La foto completa: Coco, de Lee Unkrich y Adrian Molina
Los juguetes, los animales (peces, ratas, insectos), los autos, los superhéroes, los monstruos y los robots han sido los protagonistas habituales del cine que Pixar ha hecho desde 1995. Los seres humanos han sido poco habituales: básicamente en Up (2009) y lateralmente en Ratatouille (2007), WALL-E (2008), Intensa Mente (2015) y Un gran dinosaurio (2015). De ahí que el reto de Coco (2017) no solo era revalidar la capacidad de Pixar de hacer un filme protagonizado por humanos (vivos o muertos), sino además sacarlo de las cómodas fronteras estadounidenses y ambientarlo –sin sonar falso o condescendiente- en México, abordando una de sus tradiciones culturales más arraigadas, la del Día de Muertos.
Fue un riesgo muy grande, pues cualquier error, así fuera bien intencionado, podía malinterpretarse como una forma de subvaloración, discriminación o burla racial y cultural. Se requirieron años de investigación de campo y asesoría folclórica para dar con un producto comercial que fuera atractivo, divertido, revelador y respetuoso. El estreno en México un mes antes que en el resto del mundo era la prueba a superar, era el indicador de que todos esos esfuerzos orientados a darle a Coco validez y una voz que sonara autóctona, habían valido la pena. Que se haya convertido en la película más taquillera en la historia de ese país lo dice todo: el público mexicano se identificó con esas imágenes, con ese color local, con esos protagonistas, con ese sustrato místico y mítico.

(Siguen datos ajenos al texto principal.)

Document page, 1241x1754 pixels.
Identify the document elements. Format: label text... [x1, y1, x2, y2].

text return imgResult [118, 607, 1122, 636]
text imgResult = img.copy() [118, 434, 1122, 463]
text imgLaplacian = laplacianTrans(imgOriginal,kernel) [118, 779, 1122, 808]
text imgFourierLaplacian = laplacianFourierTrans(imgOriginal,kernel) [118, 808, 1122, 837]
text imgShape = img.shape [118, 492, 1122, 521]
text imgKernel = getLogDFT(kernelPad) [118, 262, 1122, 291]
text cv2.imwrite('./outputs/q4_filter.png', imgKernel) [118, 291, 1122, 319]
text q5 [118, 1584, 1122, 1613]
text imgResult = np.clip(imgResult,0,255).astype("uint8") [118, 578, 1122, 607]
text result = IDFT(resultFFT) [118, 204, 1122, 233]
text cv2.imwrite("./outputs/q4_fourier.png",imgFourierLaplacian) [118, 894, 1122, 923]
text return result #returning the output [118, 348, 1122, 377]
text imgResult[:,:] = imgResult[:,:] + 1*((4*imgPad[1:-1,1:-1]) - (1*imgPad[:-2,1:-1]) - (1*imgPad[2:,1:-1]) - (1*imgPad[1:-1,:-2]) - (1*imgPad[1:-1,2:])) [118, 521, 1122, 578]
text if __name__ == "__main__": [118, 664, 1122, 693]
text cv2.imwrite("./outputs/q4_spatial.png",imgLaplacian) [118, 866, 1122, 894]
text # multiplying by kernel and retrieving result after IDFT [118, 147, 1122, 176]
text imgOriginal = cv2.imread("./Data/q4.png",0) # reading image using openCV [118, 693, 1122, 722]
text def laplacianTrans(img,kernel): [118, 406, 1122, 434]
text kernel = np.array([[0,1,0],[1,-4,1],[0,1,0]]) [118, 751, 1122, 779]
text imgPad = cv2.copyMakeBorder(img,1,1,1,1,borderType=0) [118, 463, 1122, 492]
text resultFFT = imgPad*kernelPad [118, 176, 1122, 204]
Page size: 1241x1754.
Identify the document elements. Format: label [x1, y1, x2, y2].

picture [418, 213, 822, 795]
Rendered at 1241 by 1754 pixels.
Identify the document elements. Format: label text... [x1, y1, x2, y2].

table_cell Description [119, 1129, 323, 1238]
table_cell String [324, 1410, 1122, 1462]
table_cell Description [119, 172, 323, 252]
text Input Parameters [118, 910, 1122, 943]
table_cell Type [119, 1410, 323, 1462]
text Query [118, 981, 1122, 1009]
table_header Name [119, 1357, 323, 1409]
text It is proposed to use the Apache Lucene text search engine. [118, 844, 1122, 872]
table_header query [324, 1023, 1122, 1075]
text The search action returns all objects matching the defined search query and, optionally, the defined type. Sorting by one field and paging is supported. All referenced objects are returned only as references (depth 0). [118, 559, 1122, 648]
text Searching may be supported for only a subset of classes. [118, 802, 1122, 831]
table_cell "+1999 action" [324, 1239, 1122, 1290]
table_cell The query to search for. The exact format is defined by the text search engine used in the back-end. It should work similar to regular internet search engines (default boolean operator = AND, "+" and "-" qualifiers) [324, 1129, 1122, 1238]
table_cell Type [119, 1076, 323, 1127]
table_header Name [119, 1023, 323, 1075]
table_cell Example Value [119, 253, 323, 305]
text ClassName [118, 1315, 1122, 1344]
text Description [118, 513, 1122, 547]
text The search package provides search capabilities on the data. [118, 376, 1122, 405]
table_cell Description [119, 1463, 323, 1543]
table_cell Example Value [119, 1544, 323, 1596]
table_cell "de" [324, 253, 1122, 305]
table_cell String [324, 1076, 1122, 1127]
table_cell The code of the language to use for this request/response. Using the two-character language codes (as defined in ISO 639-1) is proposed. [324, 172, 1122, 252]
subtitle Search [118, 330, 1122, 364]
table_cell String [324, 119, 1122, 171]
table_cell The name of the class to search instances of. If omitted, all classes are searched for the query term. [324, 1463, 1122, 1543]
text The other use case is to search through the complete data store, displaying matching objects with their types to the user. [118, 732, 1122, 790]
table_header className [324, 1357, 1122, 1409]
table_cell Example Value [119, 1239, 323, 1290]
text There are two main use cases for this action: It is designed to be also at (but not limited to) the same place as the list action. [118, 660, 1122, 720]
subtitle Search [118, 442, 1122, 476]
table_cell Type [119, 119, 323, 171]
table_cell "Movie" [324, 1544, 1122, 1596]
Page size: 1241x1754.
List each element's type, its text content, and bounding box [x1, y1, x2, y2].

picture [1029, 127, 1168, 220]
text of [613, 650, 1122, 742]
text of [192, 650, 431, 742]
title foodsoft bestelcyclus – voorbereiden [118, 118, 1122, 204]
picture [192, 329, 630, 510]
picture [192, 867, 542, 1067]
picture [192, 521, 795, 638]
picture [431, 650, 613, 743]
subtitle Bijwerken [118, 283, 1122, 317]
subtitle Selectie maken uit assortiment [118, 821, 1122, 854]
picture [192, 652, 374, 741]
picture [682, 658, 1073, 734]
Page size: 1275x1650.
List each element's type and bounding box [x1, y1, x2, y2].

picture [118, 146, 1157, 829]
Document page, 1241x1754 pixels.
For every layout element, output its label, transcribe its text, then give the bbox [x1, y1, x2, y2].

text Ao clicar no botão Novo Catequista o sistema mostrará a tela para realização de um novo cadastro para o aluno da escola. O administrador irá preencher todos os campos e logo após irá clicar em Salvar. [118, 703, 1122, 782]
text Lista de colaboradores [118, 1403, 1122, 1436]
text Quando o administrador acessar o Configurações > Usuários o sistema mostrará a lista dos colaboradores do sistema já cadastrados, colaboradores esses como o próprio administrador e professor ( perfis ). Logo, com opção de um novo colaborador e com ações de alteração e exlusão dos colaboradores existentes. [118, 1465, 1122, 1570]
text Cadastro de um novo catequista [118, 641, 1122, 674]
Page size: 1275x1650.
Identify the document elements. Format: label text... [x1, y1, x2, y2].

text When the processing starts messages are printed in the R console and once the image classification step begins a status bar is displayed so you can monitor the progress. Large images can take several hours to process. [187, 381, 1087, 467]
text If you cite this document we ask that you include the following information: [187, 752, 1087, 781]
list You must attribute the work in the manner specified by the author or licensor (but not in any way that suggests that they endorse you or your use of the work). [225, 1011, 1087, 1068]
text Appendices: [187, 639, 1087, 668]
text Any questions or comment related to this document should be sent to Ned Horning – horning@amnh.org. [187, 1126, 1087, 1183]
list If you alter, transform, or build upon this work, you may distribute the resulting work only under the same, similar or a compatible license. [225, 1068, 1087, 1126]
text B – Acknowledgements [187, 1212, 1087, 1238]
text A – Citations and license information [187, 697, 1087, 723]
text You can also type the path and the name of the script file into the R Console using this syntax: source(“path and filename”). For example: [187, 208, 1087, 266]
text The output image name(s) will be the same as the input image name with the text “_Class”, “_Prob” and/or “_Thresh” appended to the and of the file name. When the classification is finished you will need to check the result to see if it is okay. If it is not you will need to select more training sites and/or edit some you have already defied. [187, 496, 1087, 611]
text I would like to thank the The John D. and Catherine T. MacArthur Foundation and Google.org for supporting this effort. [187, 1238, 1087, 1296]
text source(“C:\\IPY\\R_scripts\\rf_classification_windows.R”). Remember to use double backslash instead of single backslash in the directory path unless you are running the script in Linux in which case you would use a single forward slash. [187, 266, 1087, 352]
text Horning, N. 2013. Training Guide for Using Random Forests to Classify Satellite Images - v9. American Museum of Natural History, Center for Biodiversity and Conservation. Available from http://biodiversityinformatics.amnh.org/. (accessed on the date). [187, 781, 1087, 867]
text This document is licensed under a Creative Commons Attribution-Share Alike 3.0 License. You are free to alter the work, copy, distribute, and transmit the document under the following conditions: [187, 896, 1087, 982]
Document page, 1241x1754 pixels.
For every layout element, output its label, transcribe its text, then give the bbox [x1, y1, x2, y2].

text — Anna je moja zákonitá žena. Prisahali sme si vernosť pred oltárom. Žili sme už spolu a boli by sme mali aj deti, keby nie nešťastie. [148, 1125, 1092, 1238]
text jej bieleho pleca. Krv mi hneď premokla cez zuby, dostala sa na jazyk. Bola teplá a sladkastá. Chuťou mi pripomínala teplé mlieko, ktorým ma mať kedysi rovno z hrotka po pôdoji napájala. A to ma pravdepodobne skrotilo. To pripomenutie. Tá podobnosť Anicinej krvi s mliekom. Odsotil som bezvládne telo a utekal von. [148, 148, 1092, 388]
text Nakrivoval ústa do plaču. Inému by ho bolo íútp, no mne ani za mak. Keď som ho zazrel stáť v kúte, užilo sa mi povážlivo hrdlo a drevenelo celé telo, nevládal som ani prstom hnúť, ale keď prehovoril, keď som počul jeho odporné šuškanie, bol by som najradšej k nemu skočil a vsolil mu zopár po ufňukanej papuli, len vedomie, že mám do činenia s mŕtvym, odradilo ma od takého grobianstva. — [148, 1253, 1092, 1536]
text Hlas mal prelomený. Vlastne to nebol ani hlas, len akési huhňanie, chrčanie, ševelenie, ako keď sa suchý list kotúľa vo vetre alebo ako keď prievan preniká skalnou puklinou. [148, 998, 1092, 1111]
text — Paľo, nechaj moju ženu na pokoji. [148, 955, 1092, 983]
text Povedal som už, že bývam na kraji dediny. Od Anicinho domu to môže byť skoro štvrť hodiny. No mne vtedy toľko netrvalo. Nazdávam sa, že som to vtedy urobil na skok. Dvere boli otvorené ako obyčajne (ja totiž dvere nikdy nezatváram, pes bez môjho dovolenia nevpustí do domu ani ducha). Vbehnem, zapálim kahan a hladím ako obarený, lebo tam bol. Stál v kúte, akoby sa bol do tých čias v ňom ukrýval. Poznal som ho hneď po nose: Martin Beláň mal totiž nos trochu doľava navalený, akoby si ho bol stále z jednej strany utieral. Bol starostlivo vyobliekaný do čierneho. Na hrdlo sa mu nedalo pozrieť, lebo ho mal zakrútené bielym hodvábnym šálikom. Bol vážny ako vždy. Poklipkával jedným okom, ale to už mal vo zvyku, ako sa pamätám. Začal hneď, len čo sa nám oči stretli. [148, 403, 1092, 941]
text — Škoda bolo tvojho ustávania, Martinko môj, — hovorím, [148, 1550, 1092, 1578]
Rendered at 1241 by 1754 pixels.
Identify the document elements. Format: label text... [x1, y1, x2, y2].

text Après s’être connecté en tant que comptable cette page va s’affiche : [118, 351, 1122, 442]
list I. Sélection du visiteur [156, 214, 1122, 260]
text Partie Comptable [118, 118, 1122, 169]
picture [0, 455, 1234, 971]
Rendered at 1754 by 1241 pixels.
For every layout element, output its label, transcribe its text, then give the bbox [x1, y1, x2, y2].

Se partió de ambientar la historia en un pueblo, de darle un contexto familiar (desde sus tatarabuelos hasta el presente) y tradicional a la vida de Miguel Rivera, el niño protagonista, un joven que desea romper el molde que casi lo tiene destinado por obligación a ser zapatero, como todos en su casa, para abrazar el anhelo de ser músico, como su ídolo, el gran cantante y actor Ernesto de la Cruz (un alter ego ficticio de Jorge Negrete). Sin embargo en la familia Rivera ser músico implicaba un anatema perpetuo que Miguel –como buen adolescente- quiere desafiar.
Es el Día de Muertos, la ofrenda y el altar familiar a los difuntos están listos, pero Miguel tiene otros planes para cumplir sus sueños, planes que inesperadamente lo llevan a la tierra de los muertos, para encontrar allá a sus familiares difuntos y entender y clarificar algunas cosas de su pasado. Ese “más allá” no es un sitio siniestro, oscuro y atemorizador, sino un mundo alterno lleno de “vida”, luces, alegría, música ranchera y espíritu, donde Miguel es el “bicho raro”. Sus aventuras en ese submundo son el centro de un relato del que no voy a ahondar más en su descripción.
Coco no aspira a asustarnos, aspira a que recordemos de dónde venimos, cuál es el entramado familiar que nos trajo hasta aquí, hasta lo que somos ahora. Parece que a veces –muchas veces- olvidamos a los que nos antecedieron, a esos familiares que ya se han ido y cuyas vidas influyeron para hacer de cada uno de nosotros lo que hoy somos. Esas fotos de tíos, abuelos y bisabuelos en un anaquel o en una repisa son más que un recordatorio obligado que alguien puso ahí, son el compromiso de que no los hemos olvidado, de que siguen viviendo en nuestro recuerdo, en algunas facciones de nuestro rostro, en las decisiones que tomamos. Nos debemos a ellos. De ellos venimos.
Al final, Miguel tiene una foto completa: la de su familia. Y se siente orgulloso de ellos. Hacer las paces con el pasado no siempre es fácil, lo sé. Pero Coco nos invita, por lo menos, a intentarlo.